Ruben, of Mountain Lyon Café fame, and Cassie, 14, keep busy making sure she gets to her various high school activities.
A high point for Derek, Cassie and Rachel’s year was a trip to Peru, exploring the Urubamba Valley where Rachel was born. It was made more special as her guide was her brother! Hiking into Machu Pichu was alsoa high point.
Next up is Robert. Unfortunately he left his assisted living apartment Dec 9, 2017, a week after we saw him at Paul’s funeral. We have not been able to find him but assume he is living in some sort of shelter in Denver. We keep Paul’s phone numbers active in case Robert decides to call.
Jamie is a chef in Boulder and lives with his girlfriend Jill outside of Estes Park in a cute cabin with a deck overlooking a stream.

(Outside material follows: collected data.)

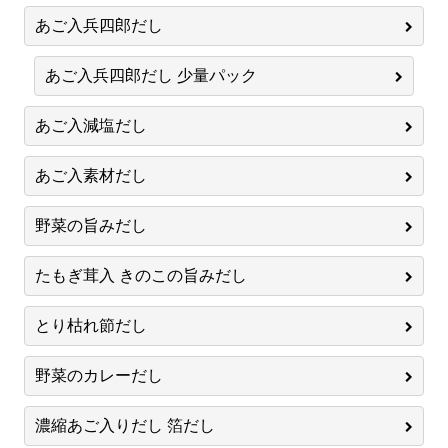
あご入兵四郎だし
あご入兵四郎だし 少量パック
あご入減塩だし
あご入素材だし
野菜の旨みだし
たもぎ茸入 きのこの旨みだし
とり枯れ節だし
野菜のカレーだし
濃縮あご入りだし 箔だし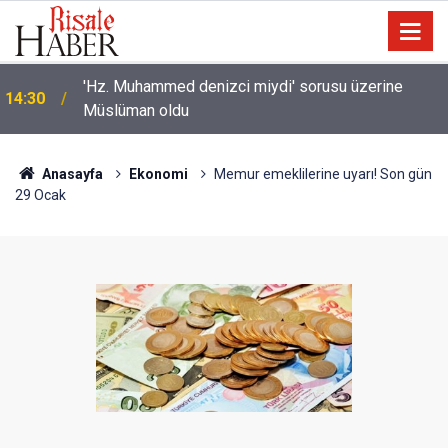
Bilim insanlarından hafıza keşfi: Unutulan anılar geri
13:40
getirilebilir mi?
Anasayfa
Ekonomi
Memur emeklilerine uyarı! Son gün
29 Ocak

I enjoyed spending Thanksgiving with them.
Jesse, a manager at Wendy’s, and his girlfriend Tanya are living with me until they are financially secure enough to rent an apartment. They fled to the mountains to escape the meth scene in Denver and, so far, are both successfully beating it.
Amber, her husband Jason and their son Dexter live in Denver where she works at a truck stop.
Brandon is working in a senior living home in Illinois. Alex/Carlos is in Las Vegas, happily being a stay at home dad to his three children.
All of the children are doing well and find numerous ways to stay in touch with me. It sustains me.
My immediate future involves completing an apartment in the basement of our home and then selling the house to Matthew and his family. I get to age in place just a stairwell away from family. Moving from 3600 sq ft to 750 sq ft, however, is going to require some adjustment. What do I take downstairs from Paul’s and my home, what do the kids want and what needs to go away? We are having a major garage sale in the spring as Matthew and Becky are completely remodeling the house…..walls, doors, appliances, bathrooms, cabinets, dishes, pots, pans, towels, furniture, they want very little of it! The proceeds are going to the completion of the Labyrinth/Walking Meditation Garden at Lord of the Mountains, dedicated to all those who have lost loved ones.
I hope you have enjoyed the news and photos of my family and I! I enjoyed taking them and sharing them. The image not shared is the one scorching my brain with its immediacy. Mary and Joseph, rescuing Jesus from certain death at the hands of Herod, approach Egypt and are tear gassed!
Christmas….the time when we all reach out to each other and share the blessings
and hardships of our year. I hope to hear from each of you!